O Brasil tem capacidade de ser um ator relevante na produção e exportação até 2050, segundo o presidente da Shell no Brasil, Cristiano Pinto da Costa. Nesta quinta-feira, 20, a empresa apresentou o documento ‘Brasil: liderando o mundo rumo à neutralidade de emissões’, no qual define alguns cenários para o país.
O trabalho não traz projeções, apenas possibilidades, considerando dois futuros.
Esse é o primeiro grande exercício produzido pela Shell sobre os possíveis cenários para o setor no país. Foram traçados ambientes que divergem sobre a velocidade da transição energética.

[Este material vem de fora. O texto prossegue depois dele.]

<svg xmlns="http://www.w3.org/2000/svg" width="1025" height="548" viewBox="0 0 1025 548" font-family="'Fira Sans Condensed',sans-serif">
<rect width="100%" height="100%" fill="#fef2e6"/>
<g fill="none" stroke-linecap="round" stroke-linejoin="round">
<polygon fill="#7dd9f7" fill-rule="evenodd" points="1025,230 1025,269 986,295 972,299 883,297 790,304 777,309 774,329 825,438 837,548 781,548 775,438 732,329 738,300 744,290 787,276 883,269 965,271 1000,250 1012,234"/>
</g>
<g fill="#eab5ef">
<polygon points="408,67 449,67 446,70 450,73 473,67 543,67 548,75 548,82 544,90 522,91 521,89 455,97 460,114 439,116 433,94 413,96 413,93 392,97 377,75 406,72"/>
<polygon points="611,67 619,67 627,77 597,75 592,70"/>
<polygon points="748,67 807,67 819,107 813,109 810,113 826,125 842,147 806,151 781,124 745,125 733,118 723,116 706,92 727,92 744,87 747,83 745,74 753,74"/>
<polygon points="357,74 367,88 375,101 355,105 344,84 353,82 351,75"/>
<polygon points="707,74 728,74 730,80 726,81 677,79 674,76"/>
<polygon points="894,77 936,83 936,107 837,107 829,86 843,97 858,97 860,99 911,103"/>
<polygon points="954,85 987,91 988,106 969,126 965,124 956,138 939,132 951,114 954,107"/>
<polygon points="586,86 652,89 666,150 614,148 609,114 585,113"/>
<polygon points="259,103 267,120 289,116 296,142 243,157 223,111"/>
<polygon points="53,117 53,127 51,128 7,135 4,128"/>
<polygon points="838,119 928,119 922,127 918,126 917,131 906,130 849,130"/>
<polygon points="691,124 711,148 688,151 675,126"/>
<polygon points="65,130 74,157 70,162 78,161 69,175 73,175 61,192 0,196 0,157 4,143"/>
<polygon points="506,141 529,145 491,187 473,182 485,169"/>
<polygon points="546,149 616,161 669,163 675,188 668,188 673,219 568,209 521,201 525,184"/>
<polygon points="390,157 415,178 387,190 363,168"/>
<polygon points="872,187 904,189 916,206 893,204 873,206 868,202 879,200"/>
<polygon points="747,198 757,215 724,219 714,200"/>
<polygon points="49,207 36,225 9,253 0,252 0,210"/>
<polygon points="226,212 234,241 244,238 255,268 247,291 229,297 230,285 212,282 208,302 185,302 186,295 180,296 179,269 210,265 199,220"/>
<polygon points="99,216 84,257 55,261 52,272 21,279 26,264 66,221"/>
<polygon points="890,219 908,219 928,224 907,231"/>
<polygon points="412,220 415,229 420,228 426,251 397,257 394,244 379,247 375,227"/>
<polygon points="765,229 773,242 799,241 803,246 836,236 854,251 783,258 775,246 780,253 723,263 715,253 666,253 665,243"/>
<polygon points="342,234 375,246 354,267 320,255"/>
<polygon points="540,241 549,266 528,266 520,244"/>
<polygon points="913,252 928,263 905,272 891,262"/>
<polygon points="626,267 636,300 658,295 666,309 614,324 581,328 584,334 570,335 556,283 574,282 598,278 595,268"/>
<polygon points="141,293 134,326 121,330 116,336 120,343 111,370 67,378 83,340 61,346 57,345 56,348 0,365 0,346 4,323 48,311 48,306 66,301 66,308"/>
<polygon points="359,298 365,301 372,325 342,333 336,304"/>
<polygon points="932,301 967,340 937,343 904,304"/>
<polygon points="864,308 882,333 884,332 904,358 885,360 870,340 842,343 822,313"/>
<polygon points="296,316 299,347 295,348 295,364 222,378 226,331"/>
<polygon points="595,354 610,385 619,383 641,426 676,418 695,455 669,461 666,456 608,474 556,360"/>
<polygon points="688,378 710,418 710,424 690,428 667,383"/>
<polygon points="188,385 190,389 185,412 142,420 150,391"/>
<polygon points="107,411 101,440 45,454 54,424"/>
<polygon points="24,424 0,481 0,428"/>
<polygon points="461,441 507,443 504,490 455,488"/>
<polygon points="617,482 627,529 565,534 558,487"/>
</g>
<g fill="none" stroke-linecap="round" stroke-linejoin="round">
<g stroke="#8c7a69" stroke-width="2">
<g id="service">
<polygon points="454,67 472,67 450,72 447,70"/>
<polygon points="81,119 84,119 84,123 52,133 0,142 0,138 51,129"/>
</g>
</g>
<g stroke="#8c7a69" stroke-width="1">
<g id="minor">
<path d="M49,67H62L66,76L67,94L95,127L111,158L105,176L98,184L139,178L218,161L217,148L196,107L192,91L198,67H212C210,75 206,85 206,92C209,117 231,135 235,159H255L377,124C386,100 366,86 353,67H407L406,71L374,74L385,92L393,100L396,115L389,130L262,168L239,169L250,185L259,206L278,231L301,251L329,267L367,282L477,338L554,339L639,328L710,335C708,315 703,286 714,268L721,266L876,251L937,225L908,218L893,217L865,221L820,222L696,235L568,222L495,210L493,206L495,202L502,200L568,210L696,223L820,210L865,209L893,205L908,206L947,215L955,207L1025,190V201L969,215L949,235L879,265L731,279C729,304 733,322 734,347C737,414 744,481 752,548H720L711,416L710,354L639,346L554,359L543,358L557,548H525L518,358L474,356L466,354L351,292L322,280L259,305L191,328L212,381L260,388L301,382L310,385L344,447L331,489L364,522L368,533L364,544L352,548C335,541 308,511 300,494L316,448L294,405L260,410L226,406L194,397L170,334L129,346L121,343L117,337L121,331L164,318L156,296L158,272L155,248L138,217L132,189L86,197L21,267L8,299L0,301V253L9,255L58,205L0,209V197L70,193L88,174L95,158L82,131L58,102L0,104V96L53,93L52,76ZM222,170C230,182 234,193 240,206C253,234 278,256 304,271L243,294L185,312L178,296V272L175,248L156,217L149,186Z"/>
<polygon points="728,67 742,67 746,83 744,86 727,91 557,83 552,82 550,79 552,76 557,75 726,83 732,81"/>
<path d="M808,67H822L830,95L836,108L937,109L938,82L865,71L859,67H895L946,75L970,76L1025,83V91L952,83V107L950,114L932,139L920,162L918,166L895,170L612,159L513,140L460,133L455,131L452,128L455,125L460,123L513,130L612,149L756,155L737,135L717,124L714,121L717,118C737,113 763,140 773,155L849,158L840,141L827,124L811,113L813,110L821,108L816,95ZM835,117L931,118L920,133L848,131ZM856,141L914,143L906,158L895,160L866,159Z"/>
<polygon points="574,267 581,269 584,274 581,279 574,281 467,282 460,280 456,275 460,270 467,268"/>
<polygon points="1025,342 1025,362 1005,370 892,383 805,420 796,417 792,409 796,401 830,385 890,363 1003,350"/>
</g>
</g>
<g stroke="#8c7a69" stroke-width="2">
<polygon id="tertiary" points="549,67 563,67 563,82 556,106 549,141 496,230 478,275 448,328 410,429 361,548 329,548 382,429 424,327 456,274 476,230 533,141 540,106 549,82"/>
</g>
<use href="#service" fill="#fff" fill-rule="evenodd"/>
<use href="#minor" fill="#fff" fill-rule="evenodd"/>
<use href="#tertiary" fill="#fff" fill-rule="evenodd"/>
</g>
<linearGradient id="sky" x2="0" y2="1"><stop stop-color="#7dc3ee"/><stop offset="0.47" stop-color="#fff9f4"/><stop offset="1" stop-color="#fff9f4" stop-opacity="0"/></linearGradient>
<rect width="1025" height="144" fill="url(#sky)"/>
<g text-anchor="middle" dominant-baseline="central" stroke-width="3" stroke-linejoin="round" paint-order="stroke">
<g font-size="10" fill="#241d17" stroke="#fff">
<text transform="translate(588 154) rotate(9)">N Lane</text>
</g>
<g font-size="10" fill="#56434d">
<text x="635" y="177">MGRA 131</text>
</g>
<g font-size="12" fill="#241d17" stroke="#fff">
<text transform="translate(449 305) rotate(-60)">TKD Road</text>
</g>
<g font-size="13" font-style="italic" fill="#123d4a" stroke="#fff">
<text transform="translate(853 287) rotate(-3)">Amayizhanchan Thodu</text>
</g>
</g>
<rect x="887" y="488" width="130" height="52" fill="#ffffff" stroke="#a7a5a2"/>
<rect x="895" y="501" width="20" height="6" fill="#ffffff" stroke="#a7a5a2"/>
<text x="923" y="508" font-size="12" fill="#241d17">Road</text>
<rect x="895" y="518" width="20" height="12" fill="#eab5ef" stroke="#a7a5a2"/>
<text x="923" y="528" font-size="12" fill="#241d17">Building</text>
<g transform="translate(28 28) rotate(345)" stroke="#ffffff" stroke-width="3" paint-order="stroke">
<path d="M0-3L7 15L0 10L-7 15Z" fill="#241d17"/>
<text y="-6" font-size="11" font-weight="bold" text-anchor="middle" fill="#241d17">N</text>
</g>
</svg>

Um é mais pessimista para a indústria, considerando a substituição mais rápida dos fósseis pelas alternativas renováveis. O outro, pelo contrário, pressupõe a permanência dos hidrocarbonetos ainda por muitos anos.
Num ambiente mais otimista para a indústria, a extração de óleo e gás no Brasil pode aumentar ao longo dos anos 2030, com exportações líquidas de quase 2 milhões de barris por dia (bpd) em 2040.
Em contrapartida, no mais pessimista, o Brasil pode encerrar a onda de crescimento da produção de petróleo ainda nos anos 2020, caso o processo mundial de descarbonização seja acelerado.
Mesmo nesse caso, o Brasil não deixaria de se beneficiar da desaceleração do mercado global de petróleo, por conta do consequente desaquecimento da indústria fornecedora e fácil acesso a unidades produtivas, o que poderia levar a um boom petrolífero nos próximos anos, de acordo com o documento da Shell.